Now, 30 months after celebrating the Sky’s title, DeShields is tasked with being a building block for the next one.

“I’m past the point of just wanting to get back on the court,” DeShields said. “I’m to the point of wanting to make an impact and help lead a team to a championship.”

DeShields no longer is the show-stopping rookie. She’s an experienced veteran entering her seventh year in the WNBA.

First-year coach Teresa Weatherspoon is tasked with rerouting the ship back to title contention.

“I believe [the Sky’s hiring Weatherspoon] was a good move even before Chicago and I were having conversations about me coming back,” DeShields said. “When it started to look like there was a possibility of me coming back, she and I had a conversation. [How we] spoke about my return left me feeling good about the potential pairing of the two of us.”

Aside from DeShields, who signed a one-year, $100,000 contract, guard Dana Evans is the only remaining player from the franchise’s title season.

Weatherspoon essentially has a blank page to paint with her strategies and tactics.

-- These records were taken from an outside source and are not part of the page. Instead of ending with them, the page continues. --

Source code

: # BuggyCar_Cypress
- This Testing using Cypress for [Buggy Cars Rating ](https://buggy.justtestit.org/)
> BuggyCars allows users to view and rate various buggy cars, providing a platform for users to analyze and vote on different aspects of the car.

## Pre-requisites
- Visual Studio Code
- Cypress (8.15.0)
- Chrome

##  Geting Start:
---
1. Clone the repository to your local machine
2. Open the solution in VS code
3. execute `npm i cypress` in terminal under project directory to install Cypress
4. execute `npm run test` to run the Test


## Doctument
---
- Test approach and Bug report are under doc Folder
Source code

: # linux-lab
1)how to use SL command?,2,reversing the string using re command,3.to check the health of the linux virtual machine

Veterans such as Elizabeth Williams and Brianna Turner and young stars such as Kamilla Cardoso and Angel Reese will serve as her paintbrushes.

What the Sky are building feels new to many. But for DeShields, it feels familiar, like finding a once-lost article of clothing and slipping it on to find it still fits — perfectly.

“I get to come to a place that on the outside looks new because there’s so many new faces,” DeShields said. “But to me, being in Chicago is my home.”